John calls us over offering fresh bread, tomatoes, chacha. Hungry, thirsty. Gratefully we all take a shot, eating something. It's time to leave. We have to go back.
Today it wasn't the day. Slowly we head back to our guest house, tired, unknowingly what will happen. The wind is blowing stronger now. The mood, lingering. Happy to be alive. You tell me the color of each person. You say you feel it, you're insecure. You share your precious secret with me. You say you feel undeserving of the universe's help. You share your insecurities with me. I feel honored to deserve your trust. Since you've arrived you've been nothing but kind. Offering me your home, giving me your money without hesitation, apologizing for being you. You shall not. Even for hugging me good morning.
Not knowing when we will be evacuated. Carving woods, drinking hot tea with cognac trying to get warm, hoping for tomorrow. Not so cheerful anymore but save, we're back. Back to the same place. Didn't we wanna spend more time together? Eto is making Khinkali. We're still sitting in patience. I'm drunk.
The weather has changed. Again. This cold has come. No more flights. Humbling once again.

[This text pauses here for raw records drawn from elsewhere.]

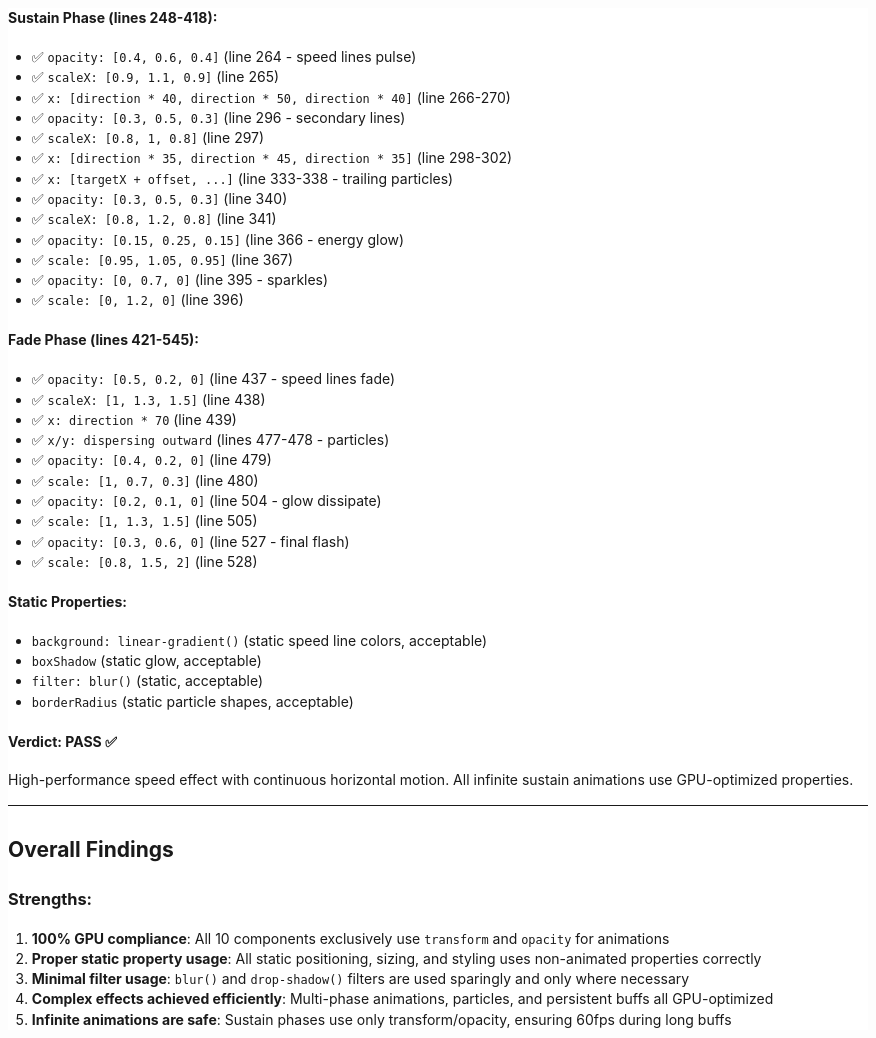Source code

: #### Sustain Phase (lines 248-418):
- ✅ `opacity: [0.4, 0.6, 0.4]` (line 264 - speed lines pulse)
- ✅ `scaleX: [0.9, 1.1, 0.9]` (line 265)
- ✅ `x: [direction * 40, direction * 50, direction * 40]` (line 266-270)
- ✅ `opacity: [0.3, 0.5, 0.3]` (line 296 - secondary lines)
- ✅ `scaleX: [0.8, 1, 0.8]` (line 297)
- ✅ `x: [direction * 35, direction * 45, direction * 35]` (line 298-302)
- ✅ `x: [targetX + offset, ...]` (line 333-338 - trailing particles)
- ✅ `opacity: [0.3, 0.5, 0.3]` (line 340)
- ✅ `scaleX: [0.8, 1.2, 0.8]` (line 341)
- ✅ `opacity: [0.15, 0.25, 0.15]` (line 366 - energy glow)
- ✅ `scale: [0.95, 1.05, 0.95]` (line 367)
- ✅ `opacity: [0, 0.7, 0]` (line 395 - sparkles)
- ✅ `scale: [0, 1.2, 0]` (line 396)

#### Fade Phase (lines 421-545):
- ✅ `opacity: [0.5, 0.2, 0]` (line 437 - speed lines fade)
- ✅ `scaleX: [1, 1.3, 1.5]` (line 438)
- ✅ `x: direction * 70` (line 439)
- ✅ `x/y: dispersing outward` (lines 477-478 - particles)
- ✅ `opacity: [0.4, 0.2, 0]` (line 479)
- ✅ `scale: [1, 0.7, 0.3]` (line 480)
- ✅ `opacity: [0.2, 0.1, 0]` (line 504 - glow dissipate)
- ✅ `scale: [1, 1.3, 1.5]` (line 505)
- ✅ `opacity: [0.3, 0.6, 0]` (line 527 - final flash)
- ✅ `scale: [0.8, 1.5, 2]` (line 528)

#### Static Properties:
- `background: linear-gradient()` (static speed line colors, acceptable)
- `boxShadow` (static glow, acceptable)
- `filter: blur()` (static, acceptable)
- `borderRadius` (static particle shapes, acceptable)

#### Verdict: PASS ✅
High-performance speed effect with continuous horizontal motion. All infinite sustain animations use GPU-optimized properties.

---

## Overall Findings

### Strengths:
1. **100% GPU compliance**: All 10 components exclusively use `transform` and `opacity` for animations
2. **Proper static property usage**: All static positioning, sizing, and styling uses non-animated properties correctly
3. **Minimal filter usage**: `blur()` and `drop-shadow()` filters are used sparingly and only where necessary
4. **Complex effects achieved efficiently**: Multi-phase animations, particles, and persistent buffs all GPU-optimized
5. **Infinite animations are safe**: Sustain phases use only transform/opacity, ensuring 60fps during long buffs

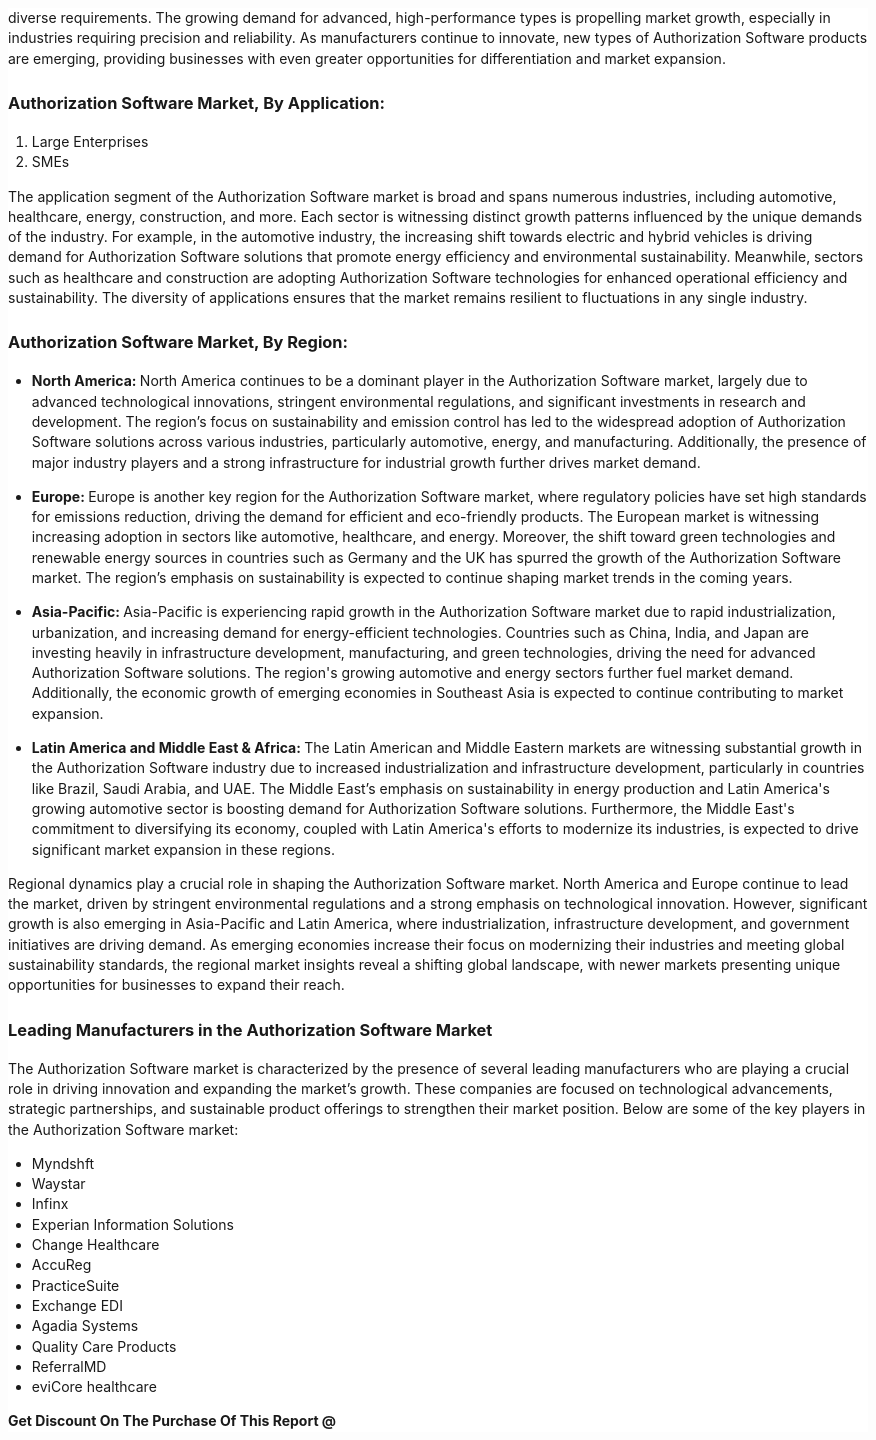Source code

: diverse requirements. The growing demand for advanced, high-performance types is propelling market growth, especially in industries requiring precision and reliability. As manufacturers continue to innovate, new types of Authorization Software products are emerging, providing businesses with even greater opportunities for differentiation and market expansion.</p><h3>Authorization Software Market,&nbsp;By Application:</h3><ol><li>Large Enterprises<li> SMEs</li></ol><p>The application segment of the Authorization Software market is broad and spans numerous industries, including automotive, healthcare, energy, construction, and more. Each sector is witnessing distinct growth patterns influenced by the unique demands of the industry. For example, in the automotive industry, the increasing shift towards electric and hybrid vehicles is driving demand for Authorization Software solutions that promote energy efficiency and environmental sustainability. Meanwhile, sectors such as healthcare and construction are adopting Authorization Software technologies for enhanced operational efficiency and sustainability. The diversity of applications ensures that the market remains resilient to fluctuations in any single industry.</p><h3>Authorization Software Market, By Region:</h3><ul><li><p><strong>North America:&nbsp;</strong>North America continues to be a dominant player in the Authorization Software market, largely due to advanced technological innovations, stringent environmental regulations, and significant investments in research and development. The region&rsquo;s focus on sustainability and emission control has led to the widespread adoption of Authorization Software solutions across various industries, particularly automotive, energy, and manufacturing. Additionally, the presence of major industry players and a strong infrastructure for industrial growth further drives market demand.</p></li><li><p><strong><strong>Europe:&nbsp;</strong></strong>Europe is another key region for the Authorization Software market, where regulatory policies have set high standards for emissions reduction, driving the demand for efficient and eco-friendly products. The European market is witnessing increasing adoption in sectors like automotive, healthcare, and energy. Moreover, the shift toward green technologies and renewable energy sources in countries such as Germany and the UK has spurred the growth of the Authorization Software market. The region&rsquo;s emphasis on sustainability is expected to continue shaping market trends in the coming years.</p></li><li><p><strong><strong>Asia-Pacific:&nbsp;</strong></strong>Asia-Pacific is experiencing rapid growth in the Authorization Software market due to rapid industrialization, urbanization, and increasing demand for energy-efficient technologies. Countries such as China, India, and Japan are investing heavily in infrastructure development, manufacturing, and green technologies, driving the need for advanced Authorization Software solutions. The region's growing automotive and energy sectors further fuel market demand. Additionally, the economic growth of emerging economies in Southeast Asia is expected to continue contributing to market expansion.</p></li><li><p><strong><strong>Latin America and Middle East &amp; Africa:&nbsp;</strong></strong>The Latin American and Middle Eastern markets are witnessing substantial growth in the Authorization Software industry due to increased industrialization and infrastructure development, particularly in countries like Brazil, Saudi Arabia, and UAE. The Middle East&rsquo;s emphasis on sustainability in energy production and Latin America's growing automotive sector is boosting demand for Authorization Software solutions. Furthermore, the Middle East's commitment to diversifying its economy, coupled with Latin America's efforts to modernize its industries, is expected to drive significant market expansion in these regions.</p></li></ul><p>Regional dynamics play a crucial role in shaping the Authorization Software market. North America and Europe continue to lead the market, driven by stringent environmental regulations and a strong emphasis on technological innovation. However, significant growth is also emerging in Asia-Pacific and Latin America, where industrialization, infrastructure development, and government initiatives are driving demand. As emerging economies increase their focus on modernizing their industries and meeting global sustainability standards, the regional market insights reveal a shifting global landscape, with newer markets presenting unique opportunities for businesses to expand their reach.</p><h3><strong>Leading Manufacturers in the Authorization Software Market</strong></h3><p>The Authorization Software market is characterized by the presence of several leading manufacturers who are playing a crucial role in driving innovation and expanding the market&rsquo;s growth. These companies are focused on technological advancements, strategic partnerships, and sustainable product offerings to strengthen their market position. Below are some of the key players in the Authorization Software market:</p></div><div class="article-main__content" data-test-id="publishing-text-block"><ul><li><span class="">Myndshft<li>Waystar<li>Infinx<li>Experian Information Solutions<li>Change Healthcare<li>AccuReg<li>PracticeSuite<li>Exchange EDI<li>Agadia Systems<li>Quality Care Products<li>ReferralMD<li>eviCore healthcare</span></li></ul></div><div class="article-main__content" data-test-id="publishing-text-block"><p><span class="font-[700]"><strong>Get Discount On The Purchase Of This Report @</strong>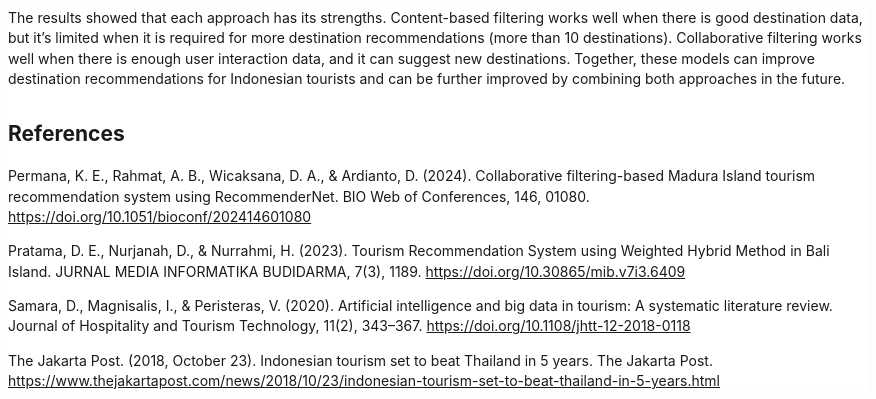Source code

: The results showed that each approach has its strengths. Content-based filtering works well when there is good destination data, but it’s limited when it is required for more destination recommendations (more than 10 destinations). Collaborative filtering works well when there is enough user interaction data, and it can suggest new destinations. Together, these models can improve destination recommendations for Indonesian tourists and can be further improved by combining both approaches in the future.

## References
Permana, K. E., Rahmat, A. B., Wicaksana, D. A., & Ardianto, D. (2024). Collaborative filtering-based Madura Island tourism recommendation system using RecommenderNet. BIO Web of Conferences, 146, 01080. https://doi.org/10.1051/bioconf/202414601080

Pratama, D. E., Nurjanah, D., & Nurrahmi, H. (2023). Tourism Recommendation System using Weighted Hybrid Method in Bali Island. JURNAL MEDIA INFORMATIKA BUDIDARMA, 7(3), 1189. https://doi.org/10.30865/mib.v7i3.6409

Samara, D., Magnisalis, I., & Peristeras, V. (2020). Artificial intelligence and big data in tourism: A systematic literature review. Journal of Hospitality and Tourism Technology, 11(2), 343–367. https://doi.org/10.1108/jhtt-12-2018-0118

The Jakarta Post. (2018, October 23). Indonesian tourism set to beat Thailand in 5 years. The Jakarta Post. https://www.thejakartapost.com/news/2018/10/23/indonesian-tourism-set-to-beat-thailand-in-5-years.html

7 am again. The third time is the charme they say. Sun is bright this morning. Last night was tough. I felt my undissolved emotions to Albania. Had my love, my mom at heart called me so worried, could I feel her love so strongly, had I forgotten how it felt when she was taking care of me no matter how far. Just then after tears of love and my bleeding heart you ask me if I'm ok and hug me tightly again just like this morning, not letting me go anymore, holding me so closely, your arms wrapped around me. "Don't be a stranger" you say "I haven't hugged anyone in years. In three years." I can't believe it. How have you found the heart and courage to hug me, to share your thoughts with me, your heart? So brave, so kind.
And finally we go high up in the sky, entering the helicopter almost routined after all the excitement the day before when the police comes to the guest house informing us that the heli is arriving. Seeing everyone again, arriving safely back inland after these uncertain, moving days bringing us closer to each other.
THANK YOU!!! I have enjoyed this time so much. Laughed my ass off about all the absurdities, our drug dealers and strange encounters with all bored, drunk neighbors. For getting the Universe's attention for a whole two days in every way I could imagine.